1. Communion is for Christians, so you had better treat your brothers and sisters right!

a. Illust – In a family w/ five kids we sometimes have the tendency to pick on one another and get on one another’s nerves. Sometimes it goes too far. However, there is one place that picking on or teasing one another is not tolerated and will probably more instantaneously merit a violent reaction from me – the dinner table. Why? The meal is the highlight of the day, not simply the food, but the family fellowship time and I get very cranky when someone begins to disturb that time or choose to tear down “the family”.

b. Paul warns that you and I had better have proper regard for our brothers and sisters when we come to partake together. He tells us in vv. 30-32 that God judges those with weakness, sickness, and even death. This discipline of believers happens because, even though we are acting like non-Christians, we will not be condemned with and judged like non-Christians (v.32) because of faith in Christ. You see its not so much that we examine ourselves so that we are “worthy” of partaking. We aren’t. (Xstians can sin and die from that sin, still be saved.)

2. Communion is for Christians, but we better remember to treat it with respect.

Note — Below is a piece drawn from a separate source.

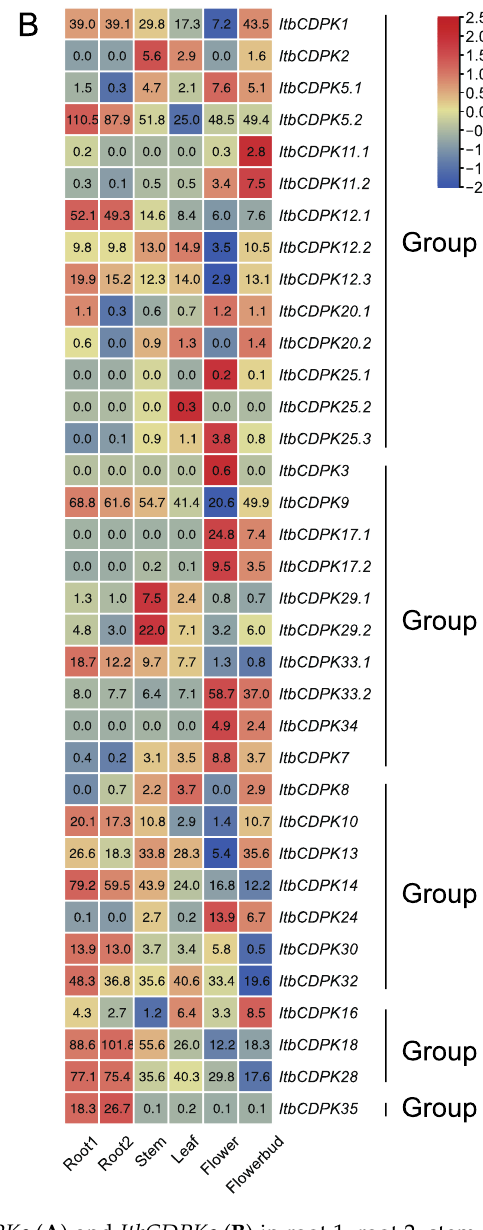
Figure 7. Gene expression patterns of ItfCDPKs ( A ) and ItbCDPKs ( B ) in root 1, root 2, stem, leaf, flower and flower bud of I. trifida as determined by RNA-seq. Log 2 (FPKM + 1) is shown in the boxes.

a. Disregard for the Holy in our world today. "Secularism is to live as though God does not exist. We believe in Him, but thats as far as it goes Our home life, business life, social life are conducted along lines which leave God out. But the ultimate course of secularism leads to spiritual bankruptcy expediency rather than principle."

b. We must be alert to the dangers of repeating a ritual without experiencing its reality. God gave the Israelites many symbolic celebrations to observe. Their purpose was to commemorate God’s great acts in the past and to remember His covenant(s) with them. The prophets frequently rebuked the Israelites for repeating the rituals, while forsaking or forgetting the realities behind them. The solution to religious ritualism is not to forsake the ritual, or to do it less frequently, but to seek always to perform the rituals in a way consistent with the reality they symbolize.

Conclusion/Applic: A few years ago, on "Good Morning, America," Joan Lunden featured some extraordinary gifts you might want to include on your Christmas gift list.One of them was a Jaguar automobile, the Jaguar 220. If you care to order one of these, go to your Jaguar dealer and put down your $80,000 deposit. Then when the automobile is delivered, you are expected to pay the balance of $507,000. The Jaguar 220 is a $587,000 automobile, and they only make 250 of them a year. Joan Lunden mentioned that if you were to purchase such an automobile, you might also be interested in a new car wax that promises to give it the ultimate shine. It retails for $3,400 for an 8 ounce can. I guess if you can afford a $587,000 automobile, why not spend $3,400 for car wax?A third item she mentioned was a $300,000 gold and silver toilet seat inlaid with precious stones. Of course, there were cheaper gifts for those who have everything: an $18,000 frisbee, a $10,000 yoyo, a $12,000 mousetrap, and even a $27,000 pair of sunglasses. And for the proud grandparent who is wondering what to buy the new grandbaby, how about a $28,000 pacifier? Such gifts stagger our imagination, don’t they? But they are not indescribable. Only God can give gifts beyond description, and priceless besides. His greatest was the gift of Christ Jesus. At communion, we remember our most precious gift-- the forgiveness that came through the sacrifice of Jesus. "Thanks be to God for His indescribable gift!" (SOURCE: Melvin Newland, edited by SermonCentral Staff. Citation: 2 Corinthians 9:15.)